- [Recorded data]:
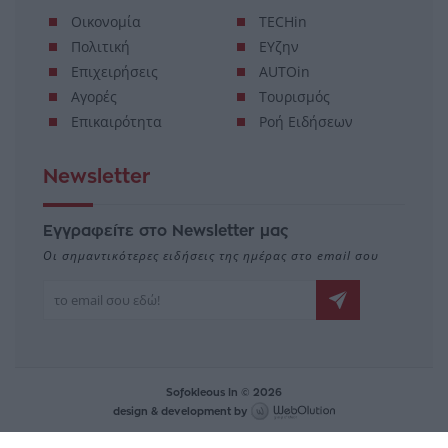
Οικονομία
TECHin
Πολιτική
ΕΥζην
Επιχειρήσεις
AUTOin
Αγορές
Τουρισμός
Επικαιρότητα
Ροή Ειδήσεων
Newsletter
Εγγραφείτε στο Newsletter μας
Οι σημαντικότερες ειδήσεις της ημέρας στο email σου
Sofokleous In © 2026
design & development by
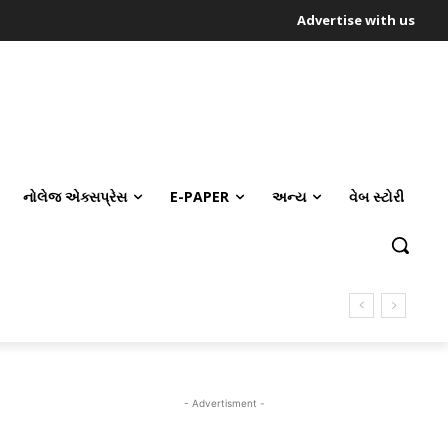
Advertise with us
નોલેજ એક્સપ્રેસ
E-PAPER
અન્ય
વેબ સ્ટોરી
- Advertisment -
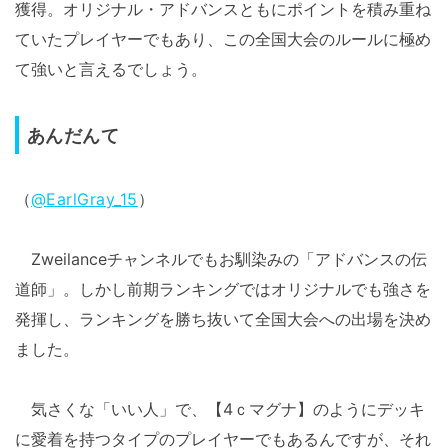
獲得。オリジナル・アドバンスともにポイントを積み重ね
ていたプレイヤーでもあり、この全国大会のルールに極め
て強いと言えるでしょう。
あんだんて
（
@EarlGray_15
）
Zweilanceチャンネルでもお馴染みの「アドバンスの伝
道師」。しかし前期ランキングではオリジナルでも強さを
発揮し、ランキングを勝ち抜いて全国大会への出場を決め
ました。
気さくな「いい人」で、【4ｃマグナ】のようにデッキ
に愛着を持つタイプのプレイヤーでもあるんですが、それ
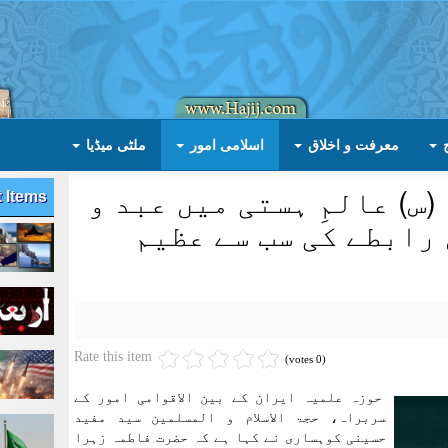
معرفت و اخلاق
اسلامی امور
ملٹی میڈیا
س) عالمِ ہستی میں عبد و
t Items
رابطے کی سب سے عظیم
Rate this item
(0 votes)
حوزہ علمیہ ایران کے بین الاقوامی امور کے
سربراہ، حجۃ الاسلام و المسلمین سید مفید
حسینی کوہساری نے کہا ہے کہ حضرت فاطمہ زہرا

- [Written task]:
Please substitute "Bulletin" for every "Newsletter" in the records, keeping all other text unchanged. Leave the pictures out of your answer.

- [Reply]:
Οικονομία
TECHin
Πολιτική
ΕΥζην
Επιχειρήσεις
AUTOin
Αγορές
Τουρισμός
Επικαιρότητα
Ροή Ειδήσεων
Bulletin
Εγγραφείτε στο Bulletin μας
Οι σημαντικότερες ειδήσεις της ημέρας στο email σου
Sofokleous In © 2026
design & development by
Advertise with us
નોલેજ એક્સપ્રેસ
E-PAPER
અન્ય
વેબ સ્ટોરી
- Advertisment -
獲得。オリジナル・アドバンスともにポイントを積み重ね
ていたプレイヤーでもあり、この全国大会のルールに極め
て強いと言えるでしょう。
あんだんて
（
@EarlGray_15
）
Zweilanceチャンネルでもお馴染みの「アドバンスの伝
道師」。しかし前期ランキングではオリジナルでも強さを
発揮し、ランキングを勝ち抜いて全国大会への出場を決め
ました。
気さくな「いい人」で、【4ｃマグナ】のようにデッキ
に愛着を持つタイプのプレイヤーでもあるんですが、それ
معرفت و اخلاق
اسلامی امور
ملٹی میڈیا
س) عالمِ ہستی میں عبد و
t Items
رابطے کی سب سے عظیم
Rate this item
(0 votes)
حوزہ علمیہ ایران کے بین الاقوامی امور کے
سربراہ، حجۃ الاسلام و المسلمین سید مفید
حسینی کوہساری نے کہا ہے کہ حضرت فاطمہ زہرا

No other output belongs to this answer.